Après un solide petit déjeuner que je qualifierai de "bûcheron", direction l'aéroport de Dorval. Il est 6 heures du matin et déjà règne une activité fébrile ; ici une famille indienne, là un groupe d'inuit et son stock (bagages), plus loin des bûcherons avec leurs outils et pour agrémenter les jours de repos bien sur la canne à pêche. Un retard de dernière minute dû à un incident technique retarde le départ de notre Boeing, et j'en profite pour lier amitié avec tout ce beau monde.
Enfin nous partons. Le vol est assez cocasse : selon le nombre de passagers on recule ou on avance les parois mobiles et l'arrière fait office de soute, chose qui serait impossible dans nos contrées, mais ici nous sommes au Canada et nous partons vers le Grand Nord où les mentalités sont différentes.
Là aussi nous avons droit à un solide petit déjeuner. A travers le hublot, dans un ciel sans nuages, nous apercevons le forêt québécoise qui s'étend à perte de vue entrecoupée de lacs et de rivières. Nous distinguons quelques camps de pêche (pourvoiries) dont le seul lien avec le monde moderne est l'hydravion.
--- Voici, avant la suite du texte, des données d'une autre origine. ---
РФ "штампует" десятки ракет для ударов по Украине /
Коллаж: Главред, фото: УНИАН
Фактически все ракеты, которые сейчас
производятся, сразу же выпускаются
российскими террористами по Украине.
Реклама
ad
Au fur et à masure que nous montons vers le nord la forêt disparaît pour faire place à la toundra, qui en cette période de l'année est verdoyante, les lacs et les rivières sont de plus en plus nombreux. Deux heures trente plus tard nous atterrissons à Kuujjuaq (fort Chimo pour les "blancs").
Rien à voir avec Roissy, ici un bâtiment aménagé sert de hall de départ et d'arrivée, de réception pour les bagages, ce n'est pas le souk, mais on y est presque. Cet aéroport fait office de plaque tournante pour les destination de Résolute Bay, la Terre de Baffin une île grande comme la France. Là aussi l'attente est longue. C'est fou ce que l'on peut attendre dans un aéroport. En fin notre dernier moyen de transport arrive et nous embarquons dans le twin-otter.
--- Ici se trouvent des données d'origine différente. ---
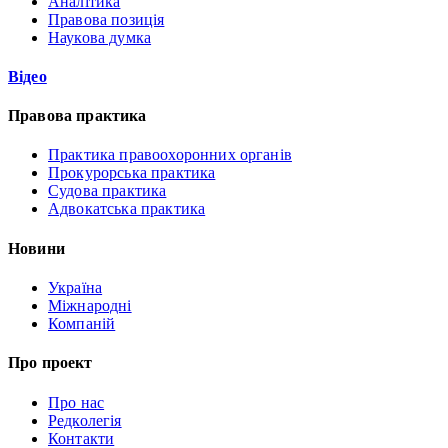
Аналітика
Правова позиція
Наукова думка
Відео
Правова практика
Практика правоохоронних органів
Прокурорська практика
Судова практика
Адвокатська практика
Новини
Україна
Міжнародні
Компаній
Про проект
Про нас
Редколегія
Контакти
Le surplus de bagages est arrimé au fond de l'avion. L'aventure commence au bout de la piste. Le twin transporte une dizaine de passagers : six américains qui viennent chaque année, cinq Inuit chargés comme des mulets et Bibi le seul européen à tenter l'aventure au bout du monde.
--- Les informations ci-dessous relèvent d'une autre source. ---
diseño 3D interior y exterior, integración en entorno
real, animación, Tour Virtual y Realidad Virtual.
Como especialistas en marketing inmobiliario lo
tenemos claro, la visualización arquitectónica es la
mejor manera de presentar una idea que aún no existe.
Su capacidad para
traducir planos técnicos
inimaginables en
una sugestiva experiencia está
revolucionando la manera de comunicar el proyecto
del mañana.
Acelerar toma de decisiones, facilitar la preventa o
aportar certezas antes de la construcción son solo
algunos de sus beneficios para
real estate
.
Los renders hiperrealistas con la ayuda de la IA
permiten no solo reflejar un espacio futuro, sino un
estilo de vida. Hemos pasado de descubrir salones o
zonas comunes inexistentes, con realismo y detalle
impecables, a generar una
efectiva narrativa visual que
Le vol se passe sans histoire. Ne volant pas très haut nous distinguons nettement les accidents du relief, les lacs, la toundra, les rivières et leurs rapides, sans jamais voir aucune habitation. Il est vrai que le territoire Inuit est grand comme notre vieille France, mais est peuplé seulement de 6000 habitants. Autant dire qu'on ne se bouscule pas et que la pêche au coude à coude ici on ne connaît pas.